EXERCISE AIM » Every line of the data below should be printed exactly. Nothing may be dropped.

=======

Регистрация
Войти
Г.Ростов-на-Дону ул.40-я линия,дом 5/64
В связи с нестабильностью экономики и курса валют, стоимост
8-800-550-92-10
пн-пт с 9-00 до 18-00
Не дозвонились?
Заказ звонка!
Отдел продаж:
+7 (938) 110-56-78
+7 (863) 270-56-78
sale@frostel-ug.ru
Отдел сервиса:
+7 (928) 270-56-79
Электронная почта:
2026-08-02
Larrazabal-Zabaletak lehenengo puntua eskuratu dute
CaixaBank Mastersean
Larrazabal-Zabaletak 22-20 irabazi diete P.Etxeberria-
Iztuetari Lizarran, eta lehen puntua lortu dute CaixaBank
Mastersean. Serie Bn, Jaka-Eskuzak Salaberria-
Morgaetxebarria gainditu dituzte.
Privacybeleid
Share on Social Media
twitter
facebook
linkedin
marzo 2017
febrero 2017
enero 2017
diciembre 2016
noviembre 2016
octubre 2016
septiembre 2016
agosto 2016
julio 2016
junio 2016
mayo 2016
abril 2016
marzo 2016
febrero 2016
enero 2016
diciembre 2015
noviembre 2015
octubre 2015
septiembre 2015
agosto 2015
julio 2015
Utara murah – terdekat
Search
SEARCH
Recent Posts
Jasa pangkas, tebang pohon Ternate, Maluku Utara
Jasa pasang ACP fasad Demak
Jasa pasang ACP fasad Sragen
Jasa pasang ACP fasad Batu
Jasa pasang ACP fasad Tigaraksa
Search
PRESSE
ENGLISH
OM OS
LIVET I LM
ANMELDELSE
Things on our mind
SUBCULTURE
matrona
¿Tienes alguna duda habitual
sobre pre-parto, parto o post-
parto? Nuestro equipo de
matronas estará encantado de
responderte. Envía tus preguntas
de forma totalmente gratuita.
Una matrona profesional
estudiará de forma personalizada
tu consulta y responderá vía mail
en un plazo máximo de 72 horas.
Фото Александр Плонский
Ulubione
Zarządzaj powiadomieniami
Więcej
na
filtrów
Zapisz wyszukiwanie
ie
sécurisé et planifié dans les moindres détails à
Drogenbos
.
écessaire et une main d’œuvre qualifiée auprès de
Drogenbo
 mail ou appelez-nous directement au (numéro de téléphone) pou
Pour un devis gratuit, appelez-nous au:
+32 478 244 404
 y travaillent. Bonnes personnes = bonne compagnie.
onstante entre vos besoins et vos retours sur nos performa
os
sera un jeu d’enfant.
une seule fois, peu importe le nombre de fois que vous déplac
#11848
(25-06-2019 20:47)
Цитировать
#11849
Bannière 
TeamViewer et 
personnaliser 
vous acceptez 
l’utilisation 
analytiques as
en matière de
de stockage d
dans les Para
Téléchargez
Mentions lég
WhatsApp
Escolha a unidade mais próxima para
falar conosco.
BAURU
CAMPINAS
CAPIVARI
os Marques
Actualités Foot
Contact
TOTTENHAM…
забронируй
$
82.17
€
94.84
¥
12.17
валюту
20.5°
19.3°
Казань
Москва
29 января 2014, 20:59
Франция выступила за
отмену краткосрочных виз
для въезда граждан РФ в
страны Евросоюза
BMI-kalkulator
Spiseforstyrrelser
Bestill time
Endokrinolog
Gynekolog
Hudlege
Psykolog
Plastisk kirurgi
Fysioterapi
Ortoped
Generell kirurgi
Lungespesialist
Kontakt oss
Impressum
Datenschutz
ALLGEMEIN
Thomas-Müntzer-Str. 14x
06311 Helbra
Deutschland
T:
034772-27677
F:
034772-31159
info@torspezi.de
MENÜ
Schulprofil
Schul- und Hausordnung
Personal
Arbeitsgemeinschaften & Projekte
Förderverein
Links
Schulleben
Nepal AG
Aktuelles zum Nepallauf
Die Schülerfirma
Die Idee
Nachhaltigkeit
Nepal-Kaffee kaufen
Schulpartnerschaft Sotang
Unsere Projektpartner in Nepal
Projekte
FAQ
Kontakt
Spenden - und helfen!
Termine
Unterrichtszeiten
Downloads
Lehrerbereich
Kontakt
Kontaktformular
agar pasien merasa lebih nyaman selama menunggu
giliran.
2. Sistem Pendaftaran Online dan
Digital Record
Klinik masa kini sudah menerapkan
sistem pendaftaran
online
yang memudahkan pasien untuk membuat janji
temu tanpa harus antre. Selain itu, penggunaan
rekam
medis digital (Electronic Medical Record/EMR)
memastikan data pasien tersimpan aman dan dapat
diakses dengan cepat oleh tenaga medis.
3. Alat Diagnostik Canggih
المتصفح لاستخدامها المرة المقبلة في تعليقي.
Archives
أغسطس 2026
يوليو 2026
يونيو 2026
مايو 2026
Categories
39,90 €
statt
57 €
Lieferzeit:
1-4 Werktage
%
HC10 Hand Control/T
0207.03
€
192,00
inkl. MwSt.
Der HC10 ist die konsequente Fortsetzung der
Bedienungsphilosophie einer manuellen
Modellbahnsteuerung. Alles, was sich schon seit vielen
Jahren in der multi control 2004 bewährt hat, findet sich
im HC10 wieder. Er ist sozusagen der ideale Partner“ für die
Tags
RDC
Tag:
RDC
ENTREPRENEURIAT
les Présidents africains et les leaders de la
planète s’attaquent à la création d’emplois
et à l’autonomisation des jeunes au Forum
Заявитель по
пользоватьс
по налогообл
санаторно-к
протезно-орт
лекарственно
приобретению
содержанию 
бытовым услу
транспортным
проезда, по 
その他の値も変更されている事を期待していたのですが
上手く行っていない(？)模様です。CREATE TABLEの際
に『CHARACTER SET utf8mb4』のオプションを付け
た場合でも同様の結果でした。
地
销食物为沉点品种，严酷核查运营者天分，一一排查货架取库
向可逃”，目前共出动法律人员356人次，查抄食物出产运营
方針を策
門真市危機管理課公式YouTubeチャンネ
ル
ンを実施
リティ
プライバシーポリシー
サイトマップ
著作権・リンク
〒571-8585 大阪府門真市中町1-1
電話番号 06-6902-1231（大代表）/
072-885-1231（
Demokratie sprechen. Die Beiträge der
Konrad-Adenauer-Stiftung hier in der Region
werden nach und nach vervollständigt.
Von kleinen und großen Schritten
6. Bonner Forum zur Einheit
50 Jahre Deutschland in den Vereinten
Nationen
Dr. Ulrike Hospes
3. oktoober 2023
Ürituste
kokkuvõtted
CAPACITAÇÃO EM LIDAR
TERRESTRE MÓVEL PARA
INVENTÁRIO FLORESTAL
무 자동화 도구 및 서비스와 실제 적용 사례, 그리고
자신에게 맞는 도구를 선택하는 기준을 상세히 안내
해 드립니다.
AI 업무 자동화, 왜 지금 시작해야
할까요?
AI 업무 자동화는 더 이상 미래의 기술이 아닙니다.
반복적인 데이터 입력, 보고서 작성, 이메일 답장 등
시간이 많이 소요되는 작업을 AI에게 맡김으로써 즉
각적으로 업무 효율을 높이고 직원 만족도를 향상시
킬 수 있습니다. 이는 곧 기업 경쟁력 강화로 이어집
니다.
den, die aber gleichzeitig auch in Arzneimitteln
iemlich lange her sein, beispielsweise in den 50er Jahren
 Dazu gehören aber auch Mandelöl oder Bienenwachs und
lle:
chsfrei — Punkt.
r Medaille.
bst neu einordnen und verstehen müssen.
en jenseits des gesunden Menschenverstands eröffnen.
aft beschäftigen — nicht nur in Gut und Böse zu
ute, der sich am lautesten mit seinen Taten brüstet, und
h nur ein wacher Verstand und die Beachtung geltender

=======

RESPONSE AREA »
Регистрация
Войти
Г.Ростов-на-Дону ул.40-я линия,дом 5/64
В связи с нестабильностью экономики и курса валют, стоимост
8-800-550-92-10
пн-пт с 9-00 до 18-00
Не дозвонились?
Заказ звонка!
Отдел продаж:
+7 (938) 110-56-78
+7 (863) 270-56-78
sale@frostel-ug.ru
Отдел сервиса:
+7 (928) 270-56-79
Электронная почта:
2026-08-02
Larrazabal-Zabaletak lehenengo puntua eskuratu dute
CaixaBank Mastersean
Larrazabal-Zabaletak 22-20 irabazi diete P.Etxeberria-
Iztuetari Lizarran, eta lehen puntua lortu dute CaixaBank
Mastersean. Serie Bn, Jaka-Eskuzak Salaberria-
Morgaetxebarria gainditu dituzte.
Privacybeleid
Share on Social Media
twitter
facebook
linkedin
marzo 2017
febrero 2017
enero 2017
diciembre 2016
noviembre 2016
octubre 2016
septiembre 2016
agosto 2016
julio 2016
junio 2016
mayo 2016
abril 2016
marzo 2016
febrero 2016
enero 2016
diciembre 2015
noviembre 2015
octubre 2015
septiembre 2015
agosto 2015
julio 2015
Utara murah – terdekat
Search
SEARCH
Recent Posts
Jasa pangkas, tebang pohon Ternate, Maluku Utara
Jasa pasang ACP fasad Demak
Jasa pasang ACP fasad Sragen
Jasa pasang ACP fasad Batu
Jasa pasang ACP fasad Tigaraksa
Search
PRESSE
ENGLISH
OM OS
LIVET I LM
ANMELDELSE
Things on our mind
SUBCULTURE
matrona
¿Tienes alguna duda habitual
sobre pre-parto, parto o post-
parto? Nuestro equipo de
matronas estará encantado de
responderte. Envía tus preguntas
de forma totalmente gratuita.
Una matrona profesional
estudiará de forma personalizada
tu consulta y responderá vía mail
en un plazo máximo de 72 horas.
Фото Александр Плонский
Ulubione
Zarządzaj powiadomieniami
Więcej
na
filtrów
Zapisz wyszukiwanie
ie
sécurisé et planifié dans les moindres détails à
Drogenbos
.
écessaire et une main d’œuvre qualifiée auprès de
Drogenbo
 mail ou appelez-nous directement au (numéro de téléphone) pou
Pour un devis gratuit, appelez-nous au:
+32 478 244 404
 y travaillent. Bonnes personnes = bonne compagnie.
onstante entre vos besoins et vos retours sur nos performa
os
sera un jeu d’enfant.
une seule fois, peu importe le nombre de fois que vous déplac
#11848
(25-06-2019 20:47)
Цитировать
#11849
Bannière 
TeamViewer et 
personnaliser 
vous acceptez 
l’utilisation 
analytiques as
en matière de
de stockage d
dans les Para
Téléchargez
Mentions lég
WhatsApp
Escolha a unidade mais próxima para
falar conosco.
BAURU
CAMPINAS
CAPIVARI
os Marques
Actualités Foot
Contact
TOTTENHAM…
забронируй
$
82.17
€
94.84
¥
12.17
валюту
20.5°
19.3°
Казань
Москва
29 января 2014, 20:59
Франция выступила за
отмену краткосрочных виз
для въезда граждан РФ в
страны Евросоюза
BMI-kalkulator
Spiseforstyrrelser
Bestill time
Endokrinolog
Gynekolog
Hudlege
Psykolog
Plastisk kirurgi
Fysioterapi
Ortoped
Generell kirurgi
Lungespesialist
Kontakt oss
Impressum
Datenschutz
ALLGEMEIN
Thomas-Müntzer-Str. 14x
06311 Helbra
Deutschland
T:
034772-27677
F:
034772-31159
info@torspezi.de
MENÜ
Schulprofil
Schul- und Hausordnung
Personal
Arbeitsgemeinschaften & Projekte
Förderverein
Links
Schulleben
Nepal AG
Aktuelles zum Nepallauf
Die Schülerfirma
Die Idee
Nachhaltigkeit
Nepal-Kaffee kaufen
Schulpartnerschaft Sotang
Unsere Projektpartner in Nepal
Projekte
FAQ
Kontakt
Spenden - und helfen!
Termine
Unterrichtszeiten
Downloads
Lehrerbereich
Kontakt
Kontaktformular
agar pasien merasa lebih nyaman selama menunggu
giliran.
2. Sistem Pendaftaran Online dan
Digital Record
Klinik masa kini sudah menerapkan
sistem pendaftaran
online
yang memudahkan pasien untuk membuat janji
temu tanpa harus antre. Selain itu, penggunaan
rekam
medis digital (Electronic Medical Record/EMR)
memastikan data pasien tersimpan aman dan dapat
diakses dengan cepat oleh tenaga medis.
3. Alat Diagnostik Canggih
المتصفح لاستخدامها المرة المقبلة في تعليقي.
Archives
أغسطس 2026
يوليو 2026
يونيو 2026
مايو 2026
Categories
39,90 €
statt
57 €
Lieferzeit:
1-4 Werktage
%
HC10 Hand Control/T
0207.03
€
192,00
inkl. MwSt.
Der HC10 ist die konsequente Fortsetzung der
Bedienungsphilosophie einer manuellen
Modellbahnsteuerung. Alles, was sich schon seit vielen
Jahren in der multi control 2004 bewährt hat, findet sich
im HC10 wieder. Er ist sozusagen der ideale Partner“ für die
Tags
RDC
Tag:
RDC
ENTREPRENEURIAT
les Présidents africains et les leaders de la
planète s’attaquent à la création d’emplois
et à l’autonomisation des jeunes au Forum
Заявитель по
пользоватьс
по налогообл
санаторно-к
протезно-орт
лекарственно
приобретению
содержанию 
бытовым услу
транспортным
проезда, по 
その他の値も変更されている事を期待していたのですが
上手く行っていない(？)模様です。CREATE TABLEの際
に『CHARACTER SET utf8mb4』のオプションを付け
た場合でも同様の結果でした。
地
销食物为沉点品种，严酷核查运营者天分，一一排查货架取库
向可逃”，目前共出动法律人员356人次，查抄食物出产运营
方針を策
門真市危機管理課公式YouTubeチャンネ
ル
ンを実施
リティ
プライバシーポリシー
サイトマップ
著作権・リンク
〒571-8585 大阪府門真市中町1-1
電話番号 06-6902-1231（大代表）/
072-885-1231（
Demokratie sprechen. Die Beiträge der
Konrad-Adenauer-Stiftung hier in der Region
werden nach und nach vervollständigt.
Von kleinen und großen Schritten
6. Bonner Forum zur Einheit
50 Jahre Deutschland in den Vereinten
Nationen
Dr. Ulrike Hospes
3. oktoober 2023
Ürituste
kokkuvõtted
CAPACITAÇÃO EM LIDAR
TERRESTRE MÓVEL PARA
INVENTÁRIO FLORESTAL
무 자동화 도구 및 서비스와 실제 적용 사례, 그리고
자신에게 맞는 도구를 선택하는 기준을 상세히 안내
해 드립니다.
AI 업무 자동화, 왜 지금 시작해야
할까요?
AI 업무 자동화는 더 이상 미래의 기술이 아닙니다.
반복적인 데이터 입력, 보고서 작성, 이메일 답장 등
시간이 많이 소요되는 작업을 AI에게 맡김으로써 즉
각적으로 업무 효율을 높이고 직원 만족도를 향상시
킬 수 있습니다. 이는 곧 기업 경쟁력 강화로 이어집
니다.
den, die aber gleichzeitig auch in Arzneimitteln
iemlich lange her sein, beispielsweise in den 50er Jahren
 Dazu gehören aber auch Mandelöl oder Bienenwachs und
lle:
chsfrei — Punkt.
r Medaille.
bst neu einordnen und verstehen müssen.
en jenseits des gesunden Menschenverstands eröffnen.
aft beschäftigen — nicht nur in Gut und Böse zu
ute, der sich am lautesten mit seinen Taten brüstet, und
h nur ein wacher Verstand und die Beachtung geltender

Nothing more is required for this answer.